(Pictures with circuit source files)
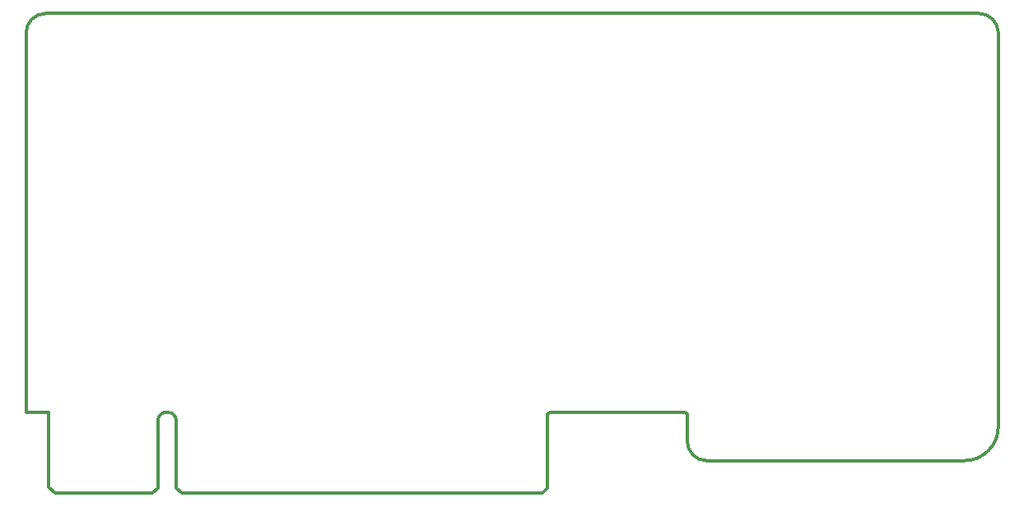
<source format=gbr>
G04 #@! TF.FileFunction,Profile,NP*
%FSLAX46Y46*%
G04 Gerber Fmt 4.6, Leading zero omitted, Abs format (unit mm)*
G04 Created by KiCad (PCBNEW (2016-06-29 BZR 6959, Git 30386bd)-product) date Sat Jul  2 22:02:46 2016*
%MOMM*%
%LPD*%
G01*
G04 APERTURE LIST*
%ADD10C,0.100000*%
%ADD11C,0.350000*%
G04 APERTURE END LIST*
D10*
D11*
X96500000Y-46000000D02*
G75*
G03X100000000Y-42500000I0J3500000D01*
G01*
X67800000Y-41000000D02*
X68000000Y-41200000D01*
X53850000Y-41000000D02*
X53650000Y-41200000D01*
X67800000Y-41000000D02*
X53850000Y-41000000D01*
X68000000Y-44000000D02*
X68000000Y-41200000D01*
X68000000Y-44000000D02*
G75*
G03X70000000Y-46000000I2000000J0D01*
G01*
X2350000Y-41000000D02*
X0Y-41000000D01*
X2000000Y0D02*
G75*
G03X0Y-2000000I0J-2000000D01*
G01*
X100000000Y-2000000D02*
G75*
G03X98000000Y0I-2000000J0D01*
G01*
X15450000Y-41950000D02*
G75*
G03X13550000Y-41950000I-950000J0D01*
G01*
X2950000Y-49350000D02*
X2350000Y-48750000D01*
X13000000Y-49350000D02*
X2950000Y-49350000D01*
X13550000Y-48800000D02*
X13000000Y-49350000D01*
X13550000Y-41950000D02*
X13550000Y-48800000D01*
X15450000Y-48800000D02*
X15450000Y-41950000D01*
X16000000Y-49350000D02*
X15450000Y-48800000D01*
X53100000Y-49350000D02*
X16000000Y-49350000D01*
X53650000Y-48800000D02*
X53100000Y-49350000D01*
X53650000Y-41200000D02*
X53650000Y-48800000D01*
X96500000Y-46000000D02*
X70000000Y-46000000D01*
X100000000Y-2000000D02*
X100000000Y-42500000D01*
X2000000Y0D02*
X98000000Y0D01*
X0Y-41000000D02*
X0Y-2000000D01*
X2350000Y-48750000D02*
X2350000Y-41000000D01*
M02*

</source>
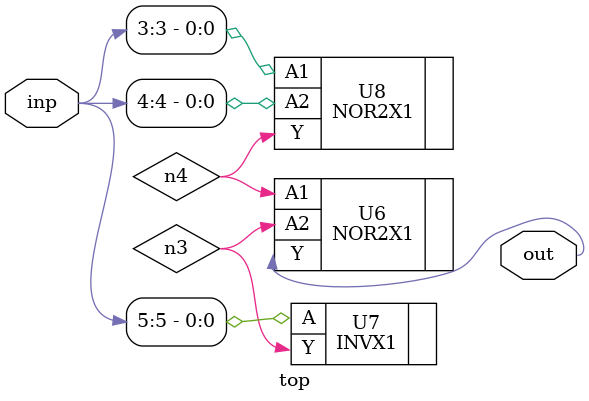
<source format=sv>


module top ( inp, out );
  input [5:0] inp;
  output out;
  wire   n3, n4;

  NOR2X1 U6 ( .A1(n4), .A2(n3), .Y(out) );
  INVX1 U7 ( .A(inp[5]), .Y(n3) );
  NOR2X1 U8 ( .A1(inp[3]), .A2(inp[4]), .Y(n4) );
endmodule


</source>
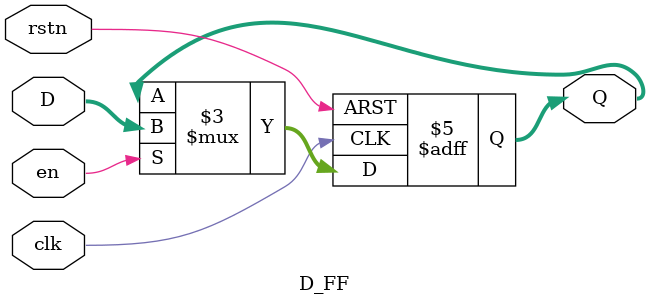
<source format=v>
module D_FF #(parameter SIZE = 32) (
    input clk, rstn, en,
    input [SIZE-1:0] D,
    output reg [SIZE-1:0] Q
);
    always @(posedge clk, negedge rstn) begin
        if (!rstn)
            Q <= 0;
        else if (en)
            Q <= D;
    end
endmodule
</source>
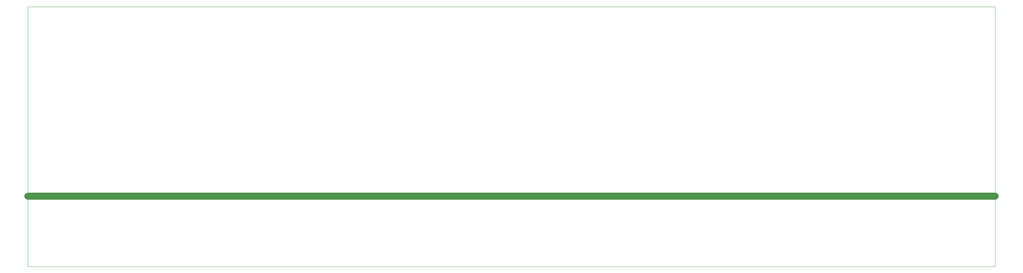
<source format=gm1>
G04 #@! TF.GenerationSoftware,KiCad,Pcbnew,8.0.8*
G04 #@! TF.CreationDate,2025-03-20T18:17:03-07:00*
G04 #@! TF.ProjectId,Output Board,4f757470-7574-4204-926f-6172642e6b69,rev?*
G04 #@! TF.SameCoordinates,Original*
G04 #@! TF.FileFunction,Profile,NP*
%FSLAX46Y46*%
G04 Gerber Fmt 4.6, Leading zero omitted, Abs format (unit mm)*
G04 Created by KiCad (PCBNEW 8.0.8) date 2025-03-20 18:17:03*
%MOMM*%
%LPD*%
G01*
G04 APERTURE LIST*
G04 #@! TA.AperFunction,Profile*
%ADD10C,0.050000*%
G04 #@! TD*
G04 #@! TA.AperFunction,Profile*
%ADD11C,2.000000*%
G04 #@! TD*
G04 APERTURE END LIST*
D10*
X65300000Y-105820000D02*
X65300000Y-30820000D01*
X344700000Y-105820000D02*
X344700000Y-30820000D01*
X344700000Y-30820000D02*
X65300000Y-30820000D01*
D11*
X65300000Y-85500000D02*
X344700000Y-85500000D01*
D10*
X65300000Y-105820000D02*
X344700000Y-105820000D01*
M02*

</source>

_YOUR ASSIGNMENT_.
A word-for-word copy of all the data, without pictures, is the expected output.

_FINISHED EXERCISE_.
<source format=gbr>
G04 #@! TF.FileFunction,Profile,NP*
%FSLAX46Y46*%
G04 Gerber Fmt 4.6, Leading zero omitted, Abs format (unit mm)*
G04 Created by KiCad (PCBNEW (2016-06-29 BZR 6959, Git 30386bd)-product) date Sat Jul  2 22:02:46 2016*
%MOMM*%
%LPD*%
G01*
G04 APERTURE LIST*
%ADD10C,0.100000*%
%ADD11C,0.350000*%
G04 APERTURE END LIST*
D10*
D11*
X96500000Y-46000000D02*
G75*
G03X100000000Y-42500000I0J3500000D01*
G01*
X67800000Y-41000000D02*
X68000000Y-41200000D01*
X53850000Y-41000000D02*
X53650000Y-41200000D01*
X67800000Y-41000000D02*
X53850000Y-41000000D01*
X68000000Y-44000000D02*
X68000000Y-41200000D01*
X68000000Y-44000000D02*
G75*
G03X70000000Y-46000000I2000000J0D01*
G01*
X2350000Y-41000000D02*
X0Y-41000000D01*
X2000000Y0D02*
G75*
G03X0Y-2000000I0J-2000000D01*
G01*
X100000000Y-2000000D02*
G75*
G03X98000000Y0I-2000000J0D01*
G01*
X15450000Y-41950000D02*
G75*
G03X13550000Y-41950000I-950000J0D01*
G01*
X2950000Y-49350000D02*
X2350000Y-48750000D01*
X13000000Y-49350000D02*
X2950000Y-49350000D01*
X13550000Y-48800000D02*
X13000000Y-49350000D01*
X13550000Y-41950000D02*
X13550000Y-48800000D01*
X15450000Y-48800000D02*
X15450000Y-41950000D01*
X16000000Y-49350000D02*
X15450000Y-48800000D01*
X53100000Y-49350000D02*
X16000000Y-49350000D01*
X53650000Y-48800000D02*
X53100000Y-49350000D01*
X53650000Y-41200000D02*
X53650000Y-48800000D01*
X96500000Y-46000000D02*
X70000000Y-46000000D01*
X100000000Y-2000000D02*
X100000000Y-42500000D01*
X2000000Y0D02*
X98000000Y0D01*
X0Y-41000000D02*
X0Y-2000000D01*
X2350000Y-48750000D02*
X2350000Y-41000000D01*
M02*

</source>
<source format=sv>


module top ( inp, out );
  input [5:0] inp;
  output out;
  wire   n3, n4;

  NOR2X1 U6 ( .A1(n4), .A2(n3), .Y(out) );
  INVX1 U7 ( .A(inp[5]), .Y(n3) );
  NOR2X1 U8 ( .A1(inp[3]), .A2(inp[4]), .Y(n4) );
endmodule


</source>
<source format=v>
module D_FF #(parameter SIZE = 32) (
    input clk, rstn, en,
    input [SIZE-1:0] D,
    output reg [SIZE-1:0] Q
);
    always @(posedge clk, negedge rstn) begin
        if (!rstn)
            Q <= 0;
        else if (en)
            Q <= D;
    end
endmodule
</source>
<source format=gm1>
G04 #@! TF.GenerationSoftware,KiCad,Pcbnew,8.0.8*
G04 #@! TF.CreationDate,2025-03-20T18:17:03-07:00*
G04 #@! TF.ProjectId,Output Board,4f757470-7574-4204-926f-6172642e6b69,rev?*
G04 #@! TF.SameCoordinates,Original*
G04 #@! TF.FileFunction,Profile,NP*
%FSLAX46Y46*%
G04 Gerber Fmt 4.6, Leading zero omitted, Abs format (unit mm)*
G04 Created by KiCad (PCBNEW 8.0.8) date 2025-03-20 18:17:03*
%MOMM*%
%LPD*%
G01*
G04 APERTURE LIST*
G04 #@! TA.AperFunction,Profile*
%ADD10C,0.050000*%
G04 #@! TD*
G04 #@! TA.AperFunction,Profile*
%ADD11C,2.000000*%
G04 #@! TD*
G04 APERTURE END LIST*
D10*
X65300000Y-105820000D02*
X65300000Y-30820000D01*
X344700000Y-105820000D02*
X344700000Y-30820000D01*
X344700000Y-30820000D02*
X65300000Y-30820000D01*
D11*
X65300000Y-85500000D02*
X344700000Y-85500000D01*
D10*
X65300000Y-105820000D02*
X344700000Y-105820000D01*
M02*

</source>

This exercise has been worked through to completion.